November 10th, 2011 at 9:47AM
Big ol’ Cognitive Dissonance Express train coming down the tracks. The normal response is to seek comfort and support from the group that holds the belief being challenged, the weirdo response is to think ‘Maybe we’ve all been wrong.’
November 10th, 2011 at 12:25PM
No, MattF. This is college. University. Any other location, maybe. But if Penn State is anything other than a fraud and a joke, if it’s an actual university, it is the one place in the country where all of those sports attitudes – loyalty above all, evasion of important matters, winning as the only goal – are the opposite of what the institution stands for. At universities, all that stuff is weird. Fearless, independent thought, serious consideration of serious things, moral autonomy – that’s what universities are about, isn’t it? That’s why universities are weird places to normal people, why politicians on the right think they’ve scored major points merely by saying out loud that Obama used to be a college professor. People at universities are supposed to be the first to say Maybe we’ve all been wrong.
November 10th, 2011 at 1:22PM
I’d say Penn State is, right now, an arena where an unambiguous line can be drawn– And, OK, in one corner we have ‘normal’, and in the other, ‘not normal’…
I don’t think, by the way, that winning is the only goal for sports fans, group identification and cohesiveness are the real deal, and are the things that those unhappy Penn State students don’t want to give up.

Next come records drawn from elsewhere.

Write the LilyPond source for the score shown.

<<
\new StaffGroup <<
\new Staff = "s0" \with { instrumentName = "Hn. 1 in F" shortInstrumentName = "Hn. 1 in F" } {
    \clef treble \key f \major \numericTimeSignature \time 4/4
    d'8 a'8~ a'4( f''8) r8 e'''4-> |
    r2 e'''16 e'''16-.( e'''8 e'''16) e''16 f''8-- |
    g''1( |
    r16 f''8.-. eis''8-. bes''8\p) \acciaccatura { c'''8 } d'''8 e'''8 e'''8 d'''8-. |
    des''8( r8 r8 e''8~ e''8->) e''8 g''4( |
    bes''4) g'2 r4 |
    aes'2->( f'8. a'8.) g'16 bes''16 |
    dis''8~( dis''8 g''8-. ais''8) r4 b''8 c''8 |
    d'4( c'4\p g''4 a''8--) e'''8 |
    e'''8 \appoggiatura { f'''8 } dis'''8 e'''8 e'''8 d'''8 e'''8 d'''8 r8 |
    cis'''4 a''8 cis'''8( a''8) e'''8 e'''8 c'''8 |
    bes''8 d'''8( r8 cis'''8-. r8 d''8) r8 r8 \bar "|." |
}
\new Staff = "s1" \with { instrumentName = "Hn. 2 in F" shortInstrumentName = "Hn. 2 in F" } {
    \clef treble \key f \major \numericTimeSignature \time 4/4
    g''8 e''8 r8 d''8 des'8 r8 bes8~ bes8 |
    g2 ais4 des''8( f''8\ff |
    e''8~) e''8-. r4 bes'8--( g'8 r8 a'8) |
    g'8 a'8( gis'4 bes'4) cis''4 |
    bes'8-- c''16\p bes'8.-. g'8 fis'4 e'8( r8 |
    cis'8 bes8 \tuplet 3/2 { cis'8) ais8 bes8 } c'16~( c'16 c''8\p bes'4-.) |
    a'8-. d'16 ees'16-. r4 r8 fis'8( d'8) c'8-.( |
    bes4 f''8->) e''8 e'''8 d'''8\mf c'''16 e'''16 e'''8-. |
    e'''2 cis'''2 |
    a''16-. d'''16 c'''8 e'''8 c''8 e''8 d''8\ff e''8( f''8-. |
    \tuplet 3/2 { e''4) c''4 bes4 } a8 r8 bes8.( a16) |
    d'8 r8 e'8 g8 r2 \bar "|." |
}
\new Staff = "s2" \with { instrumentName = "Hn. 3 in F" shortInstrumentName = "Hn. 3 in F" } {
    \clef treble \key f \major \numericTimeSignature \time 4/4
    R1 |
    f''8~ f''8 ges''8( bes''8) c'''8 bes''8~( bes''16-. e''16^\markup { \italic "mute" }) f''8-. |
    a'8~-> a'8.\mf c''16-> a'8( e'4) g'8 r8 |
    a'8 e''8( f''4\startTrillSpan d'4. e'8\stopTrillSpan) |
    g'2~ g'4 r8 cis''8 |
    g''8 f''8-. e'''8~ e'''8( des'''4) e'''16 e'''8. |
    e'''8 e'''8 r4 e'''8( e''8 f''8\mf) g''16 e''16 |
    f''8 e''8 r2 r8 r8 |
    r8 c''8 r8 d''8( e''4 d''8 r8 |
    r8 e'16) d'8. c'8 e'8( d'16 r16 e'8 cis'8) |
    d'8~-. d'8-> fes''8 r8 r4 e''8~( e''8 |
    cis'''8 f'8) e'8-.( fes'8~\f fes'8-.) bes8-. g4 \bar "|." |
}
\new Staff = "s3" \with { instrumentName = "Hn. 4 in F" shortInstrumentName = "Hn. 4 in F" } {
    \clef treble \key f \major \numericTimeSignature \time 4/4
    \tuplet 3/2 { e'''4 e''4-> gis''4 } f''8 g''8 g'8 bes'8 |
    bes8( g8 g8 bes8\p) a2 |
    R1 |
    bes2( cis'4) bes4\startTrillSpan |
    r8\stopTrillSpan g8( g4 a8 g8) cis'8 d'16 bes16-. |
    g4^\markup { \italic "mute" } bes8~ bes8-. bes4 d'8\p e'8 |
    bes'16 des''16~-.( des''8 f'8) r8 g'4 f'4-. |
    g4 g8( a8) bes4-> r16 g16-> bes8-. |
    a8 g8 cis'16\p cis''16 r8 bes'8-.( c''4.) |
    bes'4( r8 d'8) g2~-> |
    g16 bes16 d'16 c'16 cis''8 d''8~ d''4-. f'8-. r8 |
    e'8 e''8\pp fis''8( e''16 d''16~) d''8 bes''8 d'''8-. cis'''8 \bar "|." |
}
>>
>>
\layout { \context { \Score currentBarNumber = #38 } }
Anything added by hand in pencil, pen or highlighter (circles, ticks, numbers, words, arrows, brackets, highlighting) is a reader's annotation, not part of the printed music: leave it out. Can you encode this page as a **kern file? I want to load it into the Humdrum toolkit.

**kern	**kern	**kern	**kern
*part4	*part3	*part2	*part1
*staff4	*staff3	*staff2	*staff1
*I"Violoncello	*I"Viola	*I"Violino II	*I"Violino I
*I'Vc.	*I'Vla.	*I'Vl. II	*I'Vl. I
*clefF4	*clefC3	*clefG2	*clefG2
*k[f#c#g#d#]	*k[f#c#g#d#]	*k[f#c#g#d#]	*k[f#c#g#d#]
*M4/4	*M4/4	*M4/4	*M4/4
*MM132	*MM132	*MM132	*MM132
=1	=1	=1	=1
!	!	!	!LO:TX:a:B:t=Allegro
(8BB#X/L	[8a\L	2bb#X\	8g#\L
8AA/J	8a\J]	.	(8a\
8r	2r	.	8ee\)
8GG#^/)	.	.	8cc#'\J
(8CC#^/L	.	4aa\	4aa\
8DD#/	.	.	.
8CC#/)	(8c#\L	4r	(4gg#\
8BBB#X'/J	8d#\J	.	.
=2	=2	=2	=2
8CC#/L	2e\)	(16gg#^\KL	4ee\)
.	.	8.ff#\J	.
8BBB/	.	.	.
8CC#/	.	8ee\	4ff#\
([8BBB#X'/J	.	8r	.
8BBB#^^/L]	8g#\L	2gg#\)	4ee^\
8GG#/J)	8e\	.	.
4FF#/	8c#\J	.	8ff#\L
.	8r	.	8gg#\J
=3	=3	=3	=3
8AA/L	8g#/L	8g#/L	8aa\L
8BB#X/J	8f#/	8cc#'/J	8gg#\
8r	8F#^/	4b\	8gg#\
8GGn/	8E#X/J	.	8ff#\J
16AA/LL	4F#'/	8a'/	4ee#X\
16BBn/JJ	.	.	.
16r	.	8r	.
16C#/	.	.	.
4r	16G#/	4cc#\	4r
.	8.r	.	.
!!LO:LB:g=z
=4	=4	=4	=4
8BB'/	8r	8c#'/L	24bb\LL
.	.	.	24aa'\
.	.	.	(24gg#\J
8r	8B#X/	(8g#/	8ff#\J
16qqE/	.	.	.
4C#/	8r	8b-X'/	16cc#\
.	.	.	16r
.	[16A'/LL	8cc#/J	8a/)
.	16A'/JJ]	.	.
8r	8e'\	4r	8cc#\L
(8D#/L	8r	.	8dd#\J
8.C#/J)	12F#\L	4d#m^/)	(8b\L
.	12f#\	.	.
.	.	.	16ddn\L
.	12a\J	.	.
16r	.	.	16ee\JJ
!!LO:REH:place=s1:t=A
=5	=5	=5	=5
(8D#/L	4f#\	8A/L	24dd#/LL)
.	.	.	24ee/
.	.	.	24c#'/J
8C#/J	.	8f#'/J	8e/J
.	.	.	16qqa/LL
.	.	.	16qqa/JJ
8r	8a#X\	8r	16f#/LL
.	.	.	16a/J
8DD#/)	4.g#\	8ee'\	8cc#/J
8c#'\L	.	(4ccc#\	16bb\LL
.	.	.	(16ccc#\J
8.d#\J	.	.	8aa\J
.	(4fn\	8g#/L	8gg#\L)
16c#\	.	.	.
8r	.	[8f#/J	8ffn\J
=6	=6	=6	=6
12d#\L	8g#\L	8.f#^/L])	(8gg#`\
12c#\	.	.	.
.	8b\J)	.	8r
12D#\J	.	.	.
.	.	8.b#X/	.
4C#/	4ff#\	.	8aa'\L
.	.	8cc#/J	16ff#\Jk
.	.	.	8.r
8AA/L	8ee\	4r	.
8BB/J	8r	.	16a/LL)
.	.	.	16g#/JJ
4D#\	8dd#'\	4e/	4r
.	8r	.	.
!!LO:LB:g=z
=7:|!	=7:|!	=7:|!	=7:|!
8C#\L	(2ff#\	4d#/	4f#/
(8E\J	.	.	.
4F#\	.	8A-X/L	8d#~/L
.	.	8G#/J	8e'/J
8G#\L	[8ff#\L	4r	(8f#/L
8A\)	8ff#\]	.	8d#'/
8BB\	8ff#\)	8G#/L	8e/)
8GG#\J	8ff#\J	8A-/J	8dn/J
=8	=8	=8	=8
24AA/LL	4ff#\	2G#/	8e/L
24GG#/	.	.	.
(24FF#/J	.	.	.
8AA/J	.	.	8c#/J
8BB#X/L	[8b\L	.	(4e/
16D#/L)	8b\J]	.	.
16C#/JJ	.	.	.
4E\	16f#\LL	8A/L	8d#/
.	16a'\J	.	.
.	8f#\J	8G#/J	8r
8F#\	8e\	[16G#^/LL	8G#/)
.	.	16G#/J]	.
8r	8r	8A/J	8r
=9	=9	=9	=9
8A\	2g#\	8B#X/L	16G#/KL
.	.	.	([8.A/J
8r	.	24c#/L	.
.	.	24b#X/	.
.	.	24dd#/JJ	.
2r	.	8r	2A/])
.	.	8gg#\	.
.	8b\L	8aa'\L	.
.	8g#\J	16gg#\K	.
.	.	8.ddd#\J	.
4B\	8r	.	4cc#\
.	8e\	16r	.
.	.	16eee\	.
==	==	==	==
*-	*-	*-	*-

November 10th, 2011 at 3:14PM
How much does this episode really have to do with football? It’s a lot more like what’s happened to the Catholic Church than like what we hear about in (say) Coral Gables. The organization didn’t crack down hard on a transgressor because he had been a faithful servant (otherwise) and because the publicity would be bad. Obviously the specifics of the case, including the dollars and publicity involved, are conditioned by the aura surrounding Penn State football, but the same kind of cover-up could happen almost anywhere, inside and outside the university.